Think you won't get data-breached? Here's what the Identity Theft Resource Center just said in its 2024 forecast: "An unprecedented number of data breaches in 2023 by financially motivated and Nation/State threat actors will drive new levels of identity crimes in 2024, especially impersonation and synthetic identity fraud."
This Week's Alerts
Taxing victims: As the 2023 tax year season gets under way, there's bad news for victims of scams. A little-noticed law change in 2017 eliminated the ability for scam victims to deduct fraud losses through 2025, according to Newsweek magazine.

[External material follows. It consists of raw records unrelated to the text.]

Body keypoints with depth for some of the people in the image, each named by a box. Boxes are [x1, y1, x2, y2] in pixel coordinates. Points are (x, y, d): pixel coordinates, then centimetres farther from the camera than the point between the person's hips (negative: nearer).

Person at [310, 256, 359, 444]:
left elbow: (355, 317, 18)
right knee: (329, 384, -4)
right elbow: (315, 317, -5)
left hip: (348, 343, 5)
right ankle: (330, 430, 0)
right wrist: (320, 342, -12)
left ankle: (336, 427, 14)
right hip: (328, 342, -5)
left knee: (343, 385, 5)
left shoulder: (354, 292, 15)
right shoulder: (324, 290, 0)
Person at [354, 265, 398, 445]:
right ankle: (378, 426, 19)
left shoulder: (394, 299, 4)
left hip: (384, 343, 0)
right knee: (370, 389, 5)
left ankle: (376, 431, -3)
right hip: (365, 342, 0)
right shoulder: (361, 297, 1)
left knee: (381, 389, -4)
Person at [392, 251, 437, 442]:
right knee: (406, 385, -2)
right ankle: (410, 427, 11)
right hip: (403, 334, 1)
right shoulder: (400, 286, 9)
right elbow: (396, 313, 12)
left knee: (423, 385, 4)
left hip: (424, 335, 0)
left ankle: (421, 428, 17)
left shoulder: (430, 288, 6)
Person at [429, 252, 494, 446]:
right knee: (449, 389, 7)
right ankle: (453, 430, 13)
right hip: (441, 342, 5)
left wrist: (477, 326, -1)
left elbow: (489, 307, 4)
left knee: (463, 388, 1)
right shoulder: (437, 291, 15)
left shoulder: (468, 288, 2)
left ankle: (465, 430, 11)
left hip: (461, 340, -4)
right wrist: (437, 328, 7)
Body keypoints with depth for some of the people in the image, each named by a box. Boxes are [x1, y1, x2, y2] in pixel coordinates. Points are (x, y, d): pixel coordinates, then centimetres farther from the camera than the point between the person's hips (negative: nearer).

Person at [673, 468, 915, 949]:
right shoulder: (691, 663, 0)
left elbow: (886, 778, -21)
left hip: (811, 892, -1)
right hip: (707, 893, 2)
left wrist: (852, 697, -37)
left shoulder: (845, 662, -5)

Storm scams: Storms and torrential rain across many parts of the US in the past few weeks have prompted law enforcement and consumer organizations to warn of the scams that usually follow in their wake. Learn about the most common disaster-related scams in our issue #531: Disaster Scams Special Part 1: 20 Tricks to Watch For.
Dud stamps: The surge in demand for postage stamps for holiday greetings cards has led to a big rise in online scams offering stamps at massively reduced prices. "If they're sold at a discounted price between 20 to 50% off, that should be a big indicator to you that it's a scam," the Postal Service told one New York TV station. We wrote about this scam in issue #1,065: Bank Failure Scams, Fake Stamps And Love Lies!
That's it for today - we hope you enjoy your week!